◆ ASSIGNED TASK ◆
Once you find the line containing "and under-represents others" in the data below, copy it and each following line exactly, up to and including the line containing "stratification (less accurate)", and nothing else.

◆ DATA PROVIDED ◆
───

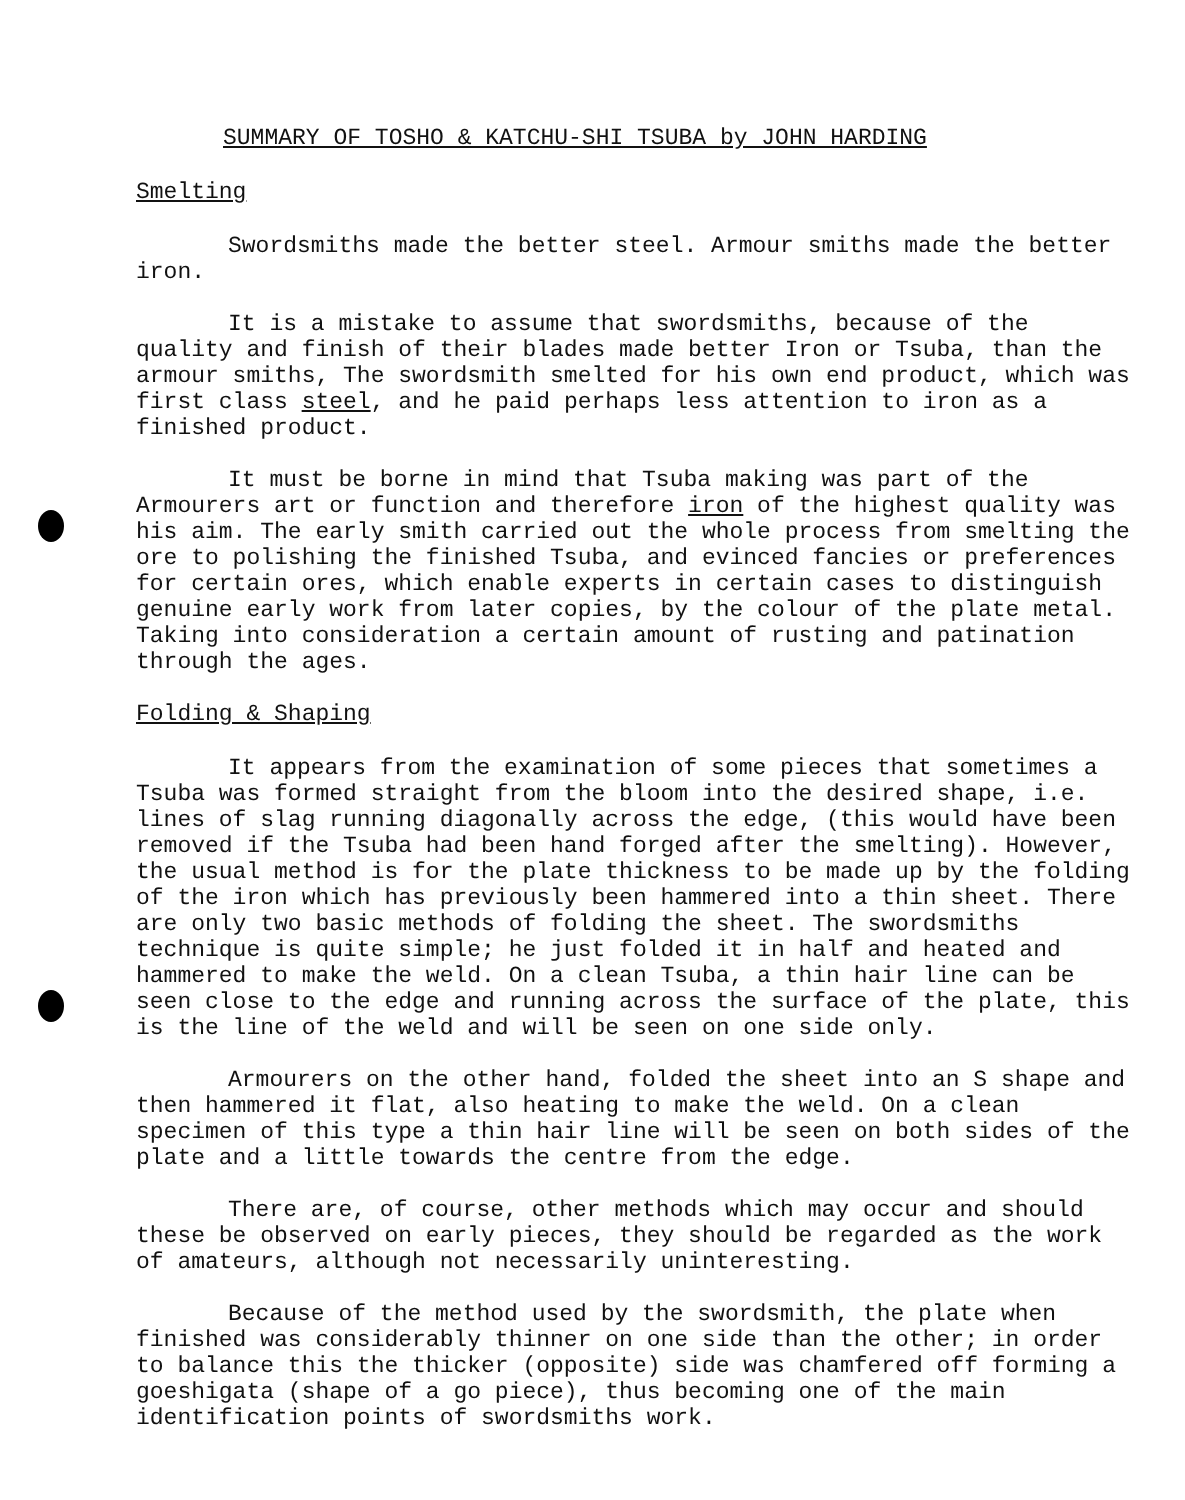SUMMARY OF TOSHO & KATCHU-SHI TSUBA by JOHN HARDING
Smelting
Swordsmiths made the better steel. Armour smiths made the better iron.
It is a mistake to assume that swordsmiths, because of the quality and finish of their blades made better Iron or Tsuba, than the armour smiths, The swordsmith smelted for his own end product, which was first class steel, and he paid perhaps less attention to iron as a finished product.
It must be borne in mind that Tsuba making was part of the Armourers art or function and therefore iron of the highest quality was his aim. The early smith carried out the whole process from smelting the ore to polishing the finished Tsuba, and evinced fancies or preferences for certain ores, which enable experts in certain cases to distinguish genuine early work from later copies, by the colour of the plate metal. Taking into consideration a certain amount of rusting and patination through the ages.
Folding & Shaping
It appears from the examination of some pieces that sometimes a Tsuba was formed straight from the bloom into the desired shape, i.e. lines of slag running diagonally across the edge, (this would have been removed if the Tsuba had been hand forged after the smelting). However, the usual method is for the plate thickness to be made up by the folding of the iron which has previously been hammered into a thin sheet. There are only two basic methods of folding the sheet. The swordsmiths technique is quite simple; he just folded it in half and heated and hammered to make the weld. On a clean Tsuba, a thin hair line can be seen close to the edge and running across the surface of the plate, this is the line of the weld and will be seen on one side only.
Armourers on the other hand, folded the sheet into an S shape and then hammered it flat, also heating to make the weld. On a clean specimen of this type a thin hair line will be seen on both sides of the plate and a little towards the centre from the edge.
There are, of course, other methods which may occur and should these be observed on early pieces, they should be regarded as the work of amateurs, although not necessarily uninteresting.
Because of the method used by the swordsmith, the plate when finished was considerably thinner on one side than the other; in order to balance this the thicker (opposite) side was chamfered off forming a goeshigata (shape of a go piece), thus becoming one of the main identification points of swordsmiths work.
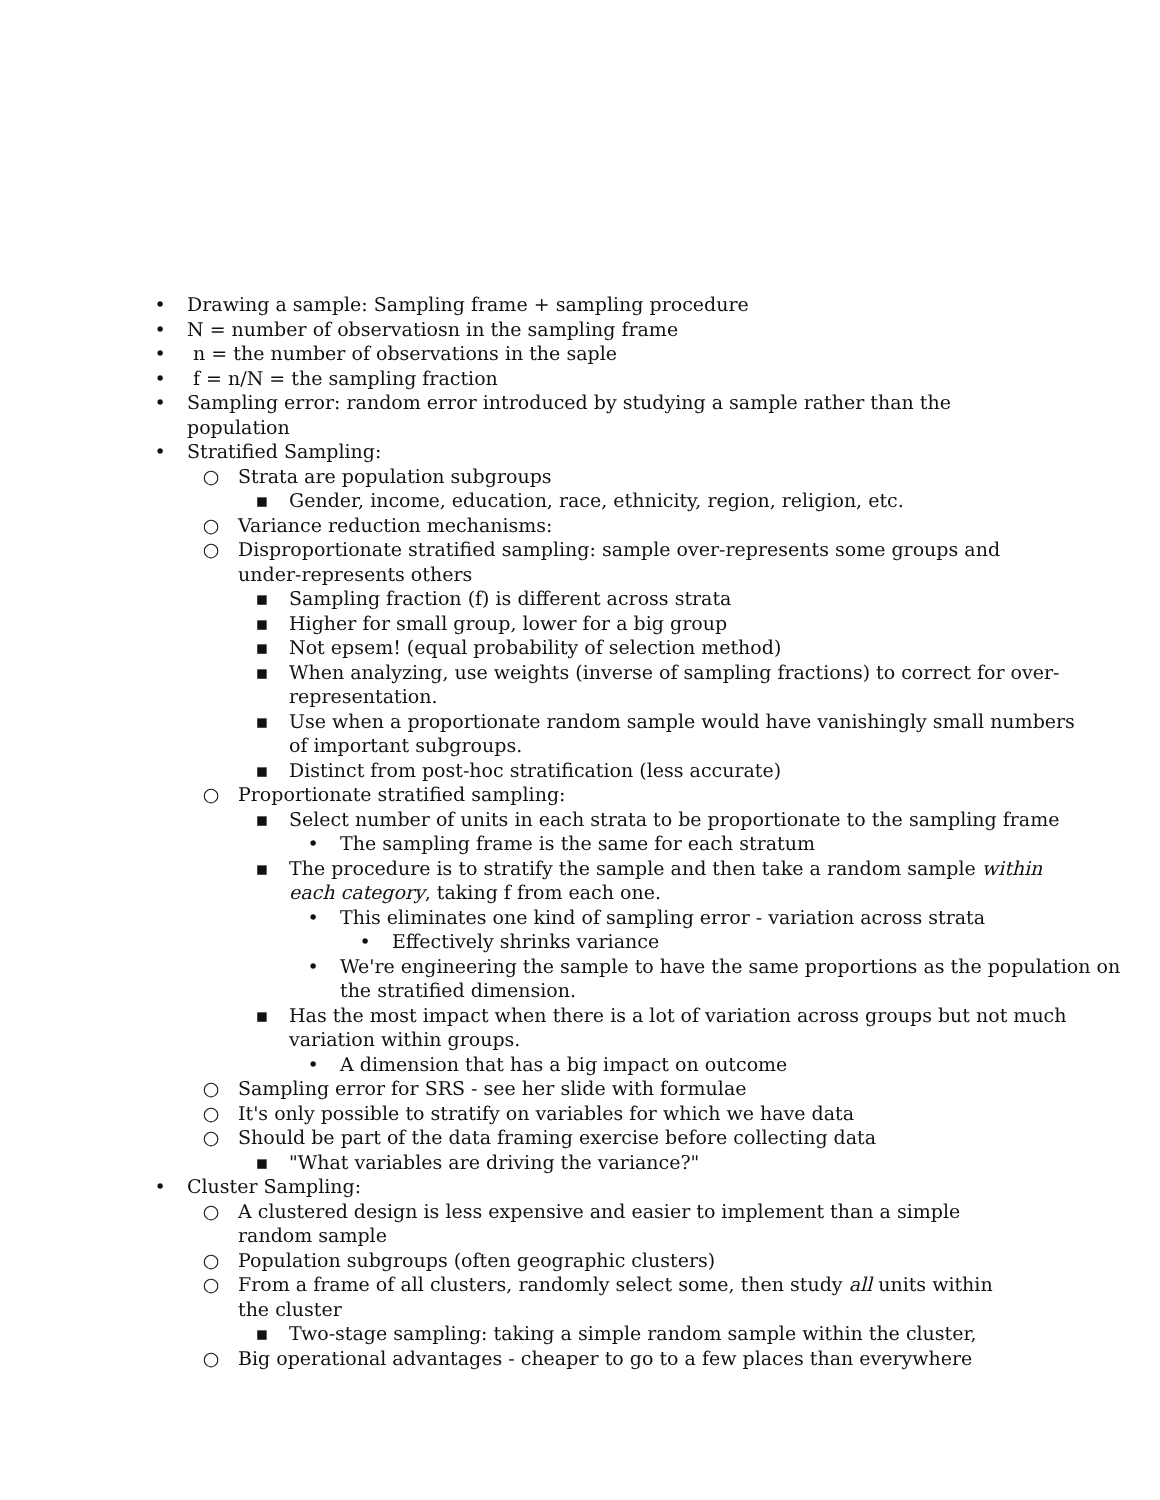• Drawing a sample: Sampling frame + sampling procedure
• N = number of observatiosn in the sampling frame
• n = the number of observations in the saple
• f = n/N = the sampling fraction
• Sampling error: random error introduced by studying a sample rather than the population
• Stratified Sampling:
○ Strata are population subgroups
▪ Gender, income, education, race, ethnicity, region, religion, etc.
○ Variance reduction mechanisms:
○ Disproportionate stratified sampling: sample over-represents some groups and under-represents others
▪ Sampling fraction (f) is different across strata
▪ Higher for small group, lower for a big group
▪ Not epsem! (equal probability of selection method)
▪ When analyzing, use weights (inverse of sampling fractions) to correct for over-representation.
▪ Use when a proportionate random sample would have vanishingly small numbers of important subgroups.
▪ Distinct from post-hoc stratification (less accurate)
○ Proportionate stratified sampling:
▪ Select number of units in each strata to be proportionate to the sampling frame
• The sampling frame is the same for each stratum
▪ The procedure is to stratify the sample and then take a random sample within each category, taking f from each one.
• This eliminates one kind of sampling error - variation across strata
• Effectively shrinks variance
• We're engineering the sample to have the same proportions as the population on the stratified dimension.
▪ Has the most impact when there is a lot of variation across groups but not much variation within groups.
• A dimension that has a big impact on outcome
○ Sampling error for SRS - see her slide with formulae
○ It's only possible to stratify on variables for which we have data
○ Should be part of the data framing exercise before collecting data
▪ "What variables are driving the variance?"
• Cluster Sampling:
○ A clustered design is less expensive and easier to implement than a simple random sample
○ Population subgroups (often geographic clusters)
○ From a frame of all clusters, randomly select some, then study all units within the cluster
▪ Two-stage sampling: taking a simple random sample within the cluster,
○ Big operational advantages - cheaper to go to a few places than everywhere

───

◆ SOLUTION ◆
○ Disproportionate stratified sampling: sample over-represents some groups and under-represents others
▪ Sampling fraction (f) is different across strata
▪ Higher for small group, lower for a big group
▪ Not epsem! (equal probability of selection method)
▪ When analyzing, use weights (inverse of sampling fractions) to correct for over-representation.
▪ Use when a proportionate random sample would have vanishingly small numbers of important subgroups.
▪ Distinct from post-hoc stratification (less accurate)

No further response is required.